An exact copy of all the data below is needed, without its pictures.
--
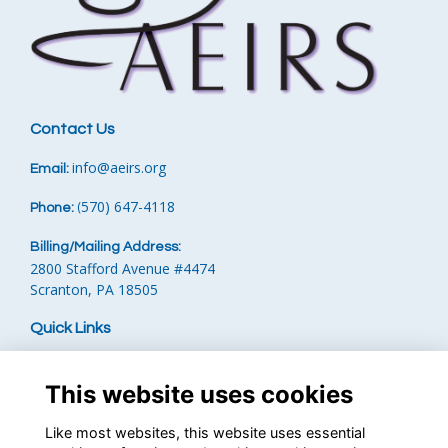
Contact Us
info
@aeirs.org
Email:
570) 647-4118‬
Phone:
‪
(
Billing/Mailing Address:
2800 Stafford Avenue #4474
Scranton, PA 18505
Quick Links
Terms
Privacy
This website uses cookies
Cookies
Contact the Team
Like most websites, this website uses essential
--
## ANSWER TO THE EXERCISE:
Contact Us
info
@aeirs.org
Email:
570) 647-4118‬
Phone:
‪
(
Billing/Mailing Address:
2800 Stafford Avenue #4474
Scranton, PA 18505
Quick Links
Terms
Privacy
This website uses cookies
Cookies
Contact the Team
Like most websites, this website uses essential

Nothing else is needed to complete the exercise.